TASK ITEM: In the passage on gluttony, which word is "glutton" paired with four times in the Bible?

PAGE EXCERPT:

When we eat for comfort, out of convenience, because of boredom or simply because it is morning, noon, or night, we have adopted an attitude that views food wrongly. Food is for life and for pleasure, and it is not wrong to eat food for enjoyment. Sometimes it is wrong not to eat for enjoyment since God has given us all things richly to enjoy. But it is wrong to eat more than an entire sub-Saharan people group just because we can afford to buy it. It is wrong to eat any amount placed in front of us simply because Olive Garden and Chili’s are competing for our business by giving each person enough for the entire dinner party.
Preferring feed-trough restaurants like Ryan’s and Golden Corral for the sole purpose of “getting more for my money” reveals an idolatrous heart. Unless we are in training for the Olympics, burning through 7,000 calories a day, multiple plates of fried chicken, mashed potatoes, rolls and dessert at lunch are unnecessary for living and counterproductive to health. While we may, like a meth user on the pipe, enjoy a temporary high by overeating, we also experience the physical crash after stuffing our faces full and, eventually, the emotional crash of not being able to see if our shoes match because of a too big belly.
I’ve heard many times in my life, “Oh, you’re so skinny you can eat anything you want and it won’t matter.” First, that grows less true the older you get. As metabolism slows, the same amount of intake ceases being worked off in the normal routine. Instead, those extra calories takes up residence on our hips, belly, rump, arms, chin, thighs, and around our internal organs. Second, being thin can require greater self-discipline not to overeat. Those who can eat anything at all and never gain weight (which I cannot) must be more diligent to judge his or her attitude toward food. Having only internal indicators can be a bigger test to obedience than an expanding gut, tightening jeans and groaning bathroom scales.
The Bible speaks of gluttony directly about six times, each with a negative connotation. Also interesting is four of the times when the word “glutton” is used it is paired with “drunkard” (Deuteronomy 21:20, Proverbs 23:21, Matthew 11:19, Luke 7:34). They are conjoined at the proverbial hip in this: drunkenness is the idolatry of alcohol, while gluttony is the idolatry of food. Both are examples of bodily abuse, of seeking in food and drink what only God can provide in grace.

[Images with pose keypoints]
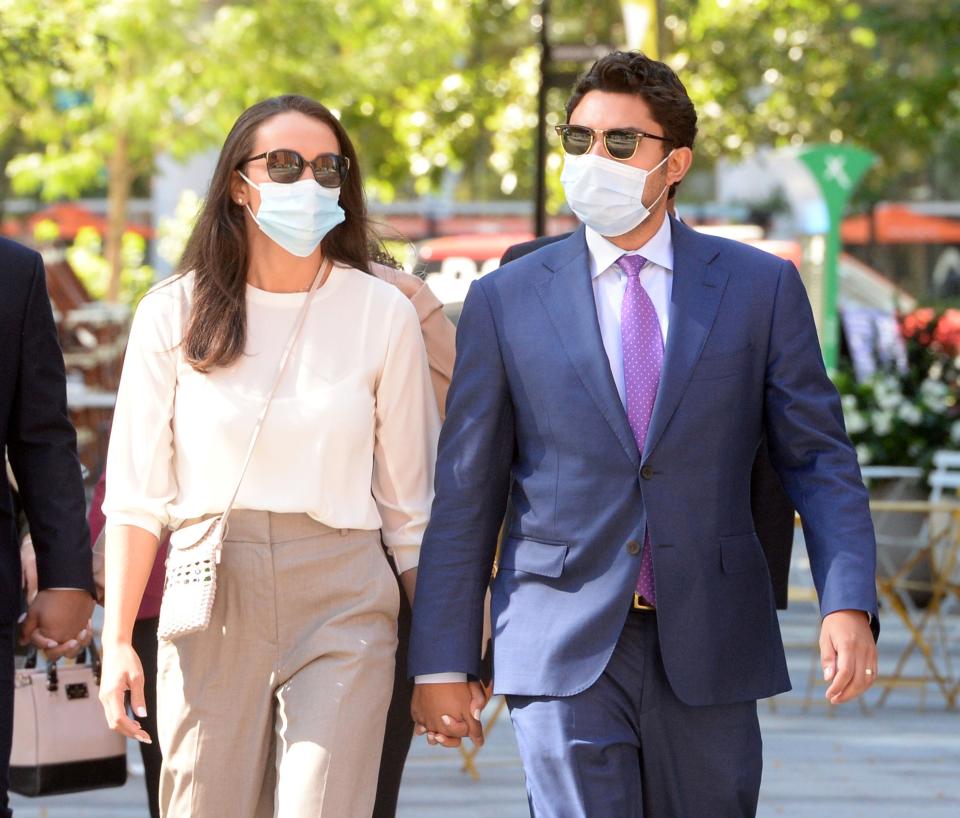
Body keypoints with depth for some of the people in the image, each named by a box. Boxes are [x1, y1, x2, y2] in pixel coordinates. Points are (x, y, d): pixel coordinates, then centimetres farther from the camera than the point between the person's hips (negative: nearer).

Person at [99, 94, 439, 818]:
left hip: (342, 602, -1)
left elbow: (411, 506, 7)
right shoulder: (175, 314, 4)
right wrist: (117, 641, -2)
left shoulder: (383, 314, 3)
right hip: (212, 602, 1)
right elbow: (137, 493, 4)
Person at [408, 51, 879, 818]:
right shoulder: (505, 302, 4)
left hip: (707, 655, 1)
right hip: (566, 653, -1)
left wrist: (848, 605, -11)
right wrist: (442, 662, 2)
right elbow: (465, 497, 5)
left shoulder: (761, 288, 4)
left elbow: (819, 459, 4)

RESPONSE: "Drunkard."